Extracted records —
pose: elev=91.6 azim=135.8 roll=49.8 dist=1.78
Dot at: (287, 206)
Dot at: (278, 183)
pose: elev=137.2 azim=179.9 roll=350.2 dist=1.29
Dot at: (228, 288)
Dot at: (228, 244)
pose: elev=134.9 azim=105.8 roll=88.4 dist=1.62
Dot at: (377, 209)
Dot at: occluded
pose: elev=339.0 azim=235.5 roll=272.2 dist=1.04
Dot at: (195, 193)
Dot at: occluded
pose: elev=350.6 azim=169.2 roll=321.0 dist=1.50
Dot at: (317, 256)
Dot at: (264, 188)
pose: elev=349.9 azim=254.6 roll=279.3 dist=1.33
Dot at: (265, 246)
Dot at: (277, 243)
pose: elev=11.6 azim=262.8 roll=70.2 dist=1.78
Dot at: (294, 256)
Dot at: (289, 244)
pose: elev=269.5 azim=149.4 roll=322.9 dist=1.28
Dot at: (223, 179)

Given exercise — Return every line of the records above without changing anything.

Completed exercise —
pose: elev=91.6 azim=135.8 roll=49.8 dist=1.78
Dot at: (287, 206)
Dot at: (278, 183)
pose: elev=137.2 azim=179.9 roll=350.2 dist=1.29
Dot at: (228, 288)
Dot at: (228, 244)
pose: elev=134.9 azim=105.8 roll=88.4 dist=1.62
Dot at: (377, 209)
Dot at: occluded
pose: elev=339.0 azim=235.5 roll=272.2 dist=1.04
Dot at: (195, 193)
Dot at: occluded
pose: elev=350.6 azim=169.2 roll=321.0 dist=1.50
Dot at: (317, 256)
Dot at: (264, 188)
pose: elev=349.9 azim=254.6 roll=279.3 dist=1.33
Dot at: (265, 246)
Dot at: (277, 243)
pose: elev=11.6 azim=262.8 roll=70.2 dist=1.78
Dot at: (294, 256)
Dot at: (289, 244)
pose: elev=269.5 azim=149.4 roll=322.9 dist=1.28
Dot at: (223, 179)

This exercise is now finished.